Complete the following:
a) From the text on pythons and elephants in bestiaries, list every way the bestiaries describe the python attacking an elephant.
b) Continue the text on pythons and elephants in medieval bestiaries from its last sentence.

Text:
IMG-20180103-WA0006.jpg


A reallife image of an African rock python killing a baby impala.



A python killed an elephant! This is the ancient (Greek) version of a modern ‘animal attack’ video. Somebody somewhere witnessed a python kill a (baby?) elephant. A rare and amazing incident and reported it. The idea became an ancient ‘urban legend’ and a virulent ‘meme’. A kind of snake that can even kill elephants!



elephant2.jpg


Some bestiaries mention the python will fall down from a tree on top of an elephant. Most medieval Europeans have never seen a python. Or an elephant. Hopping down from a treetop also encouraged the assumption that this kind of snake might be birdlike, with wings, flying among tree branches, and eaglelike landing to catch its prey.

Above, the birdlike wings are grabbing under the foreleg of the elephant. But the original concept of a snake is clear.

Other bestiaries simply mention the python ‘on the path’ of the elephant, and tangles its feet, to take it down. Other bestiaries mention the python going after a newborn elephant, while the parents defend it.

In the manuscript above, note the wolflike head with ears. By the Medieval Period, the Roman military Draco banner is already firmly implanted in the popular imagination of what a ‘Draco’ looks like. So various kinds of heads are already possible.

Given data:
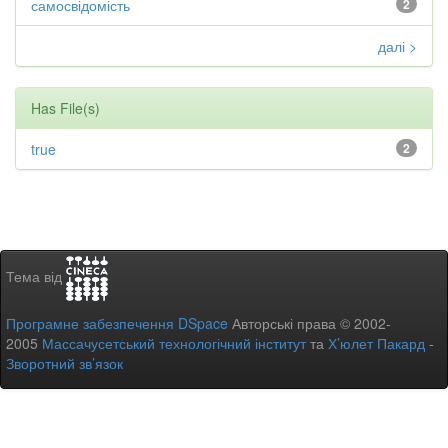
самосвідомість
2
далі >
Has File(s)
true
2
Тема від
Програмне забезпечення DSpace
Авторські права © 2002-
2005
Массачусетський технологічний інститут
та
Х’юлет Пакард
-
Зворотний зв’язок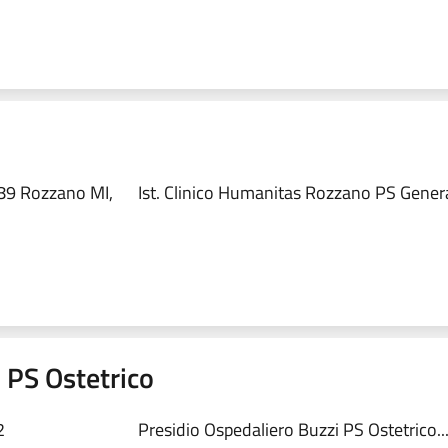
89 Rozzano MI,
Ist. Clinico Humanitas Rozzano PS Genera
 PS Ostetrico
2
Presidio Ospedaliero Buzzi PS Ostetrico..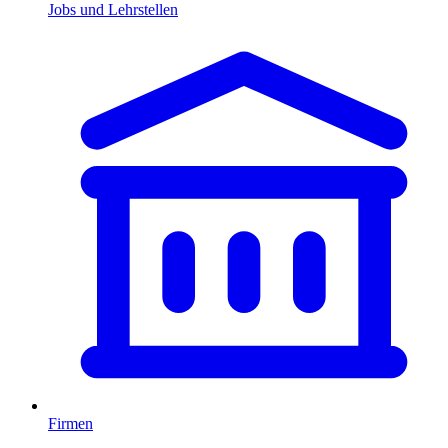
Jobs und Lehrstellen
Firmen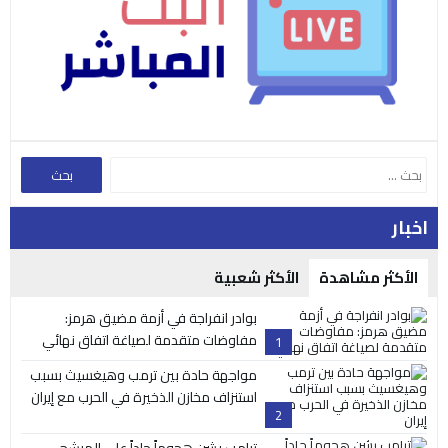
اخبار
الأكثر مشاهدة
الأكثر شعبية
بوادر انفراجة في أزمة مضيق هرمز:
مفاوضات متقدمة لصياغة اتفاق نهائي
1
مواجهة حادة بين ترمب وهيغسيث بسبب
استنزاف مخازن الذخيرة في الحرب مع إيران
2
ترامب يشن هجوماً حاداً على المرشح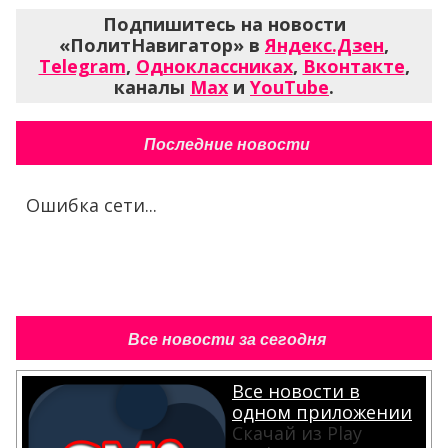
Подпишитесь на новости
«ПолитНавигатор» в
Яндекс.Дзен
,
Telegram
,
Одноклассниках
,
Вконтакте
,
каналы
Max
и
YouTube
.
Последние новости
Ошибка сети...
Все новости за сегодня
Все новости в
одном приложении
Скачай из Play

Numbered responses:
a)
- Falling down from a tree on top of an elephant
- Lying on the elephant's path and tangling its feet to take it down
- Going after a newborn elephant while the parents defend it

b)
These Pan-European bestiary manuscripts were part of the Roman then Holy Roman Empire. The earlier ones are text-only in Latin. But later, the medieval illuminated manuscripts tried to illustrate them with a picture of each animal, ... as best as the artist was able.

The texts of most of these bestiaries interpreted these animals allegorically and religiously. The description for the Draco python entry added an allegory that compared it to the Christian devil. The elephant then is a careless Christian who is unaware of the machinations of the devil. The devil entraps the elephant Christian in sin. Meanwhile, the ‘Draco’ from the Vulgate Latin Bible, is a ‘snake’, a ‘serpent’, apparently flying in the heavens like angels do, a ‘fowl’ of the air, a ‘roaming lion’, a ‘wolf in sheeps clothing’, and so on, conflating various possibilities for what the African python looks like.



elepahnt4.jpg


Note the Draco python above has a lionlike head. Or at least more catlike. The artist has seen a reallife cat. A lion is said to be something like it. The winged body is interpreted as if more birdlike.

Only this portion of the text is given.